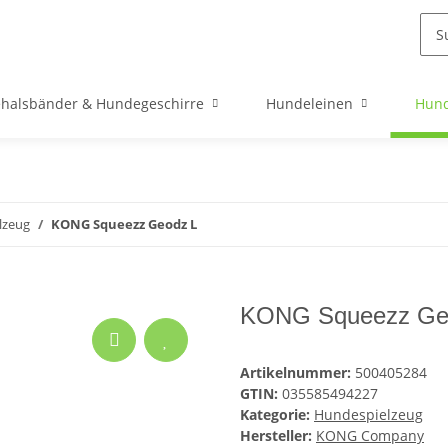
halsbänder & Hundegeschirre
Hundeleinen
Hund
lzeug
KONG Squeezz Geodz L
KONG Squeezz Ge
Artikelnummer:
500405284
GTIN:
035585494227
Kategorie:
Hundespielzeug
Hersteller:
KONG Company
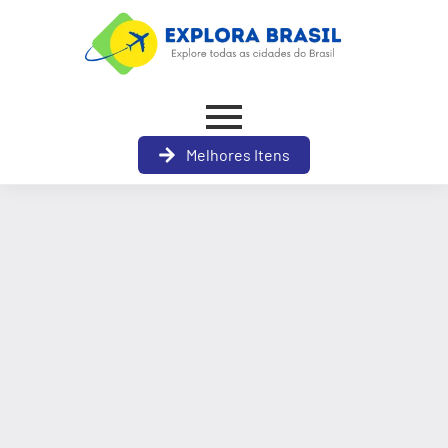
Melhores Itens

--

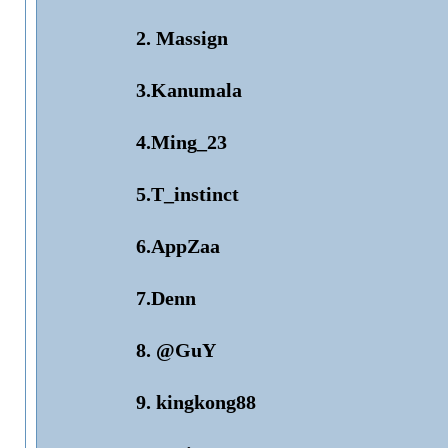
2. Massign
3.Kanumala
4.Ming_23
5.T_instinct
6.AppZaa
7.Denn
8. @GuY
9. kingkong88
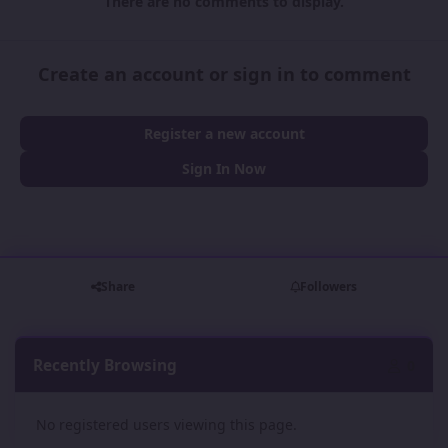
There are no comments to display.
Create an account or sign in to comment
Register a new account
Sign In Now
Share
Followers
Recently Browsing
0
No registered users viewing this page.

Your task | Would you output the lines above from the line holding "halsbänder & Hundegeschirre" up to and including the line holding "Melhores Itens", exactly and only those, with no pictures?

Problem solution |
halsbänder & Hundegeschirre
Hundeleinen
Hund
lzeug
KONG Squeezz Geodz L
KONG Squeezz Ge
Artikelnummer:
500405284
GTIN:
035585494227
Kategorie:
Hundespielzeug
Hersteller:
KONG Company
Melhores Itens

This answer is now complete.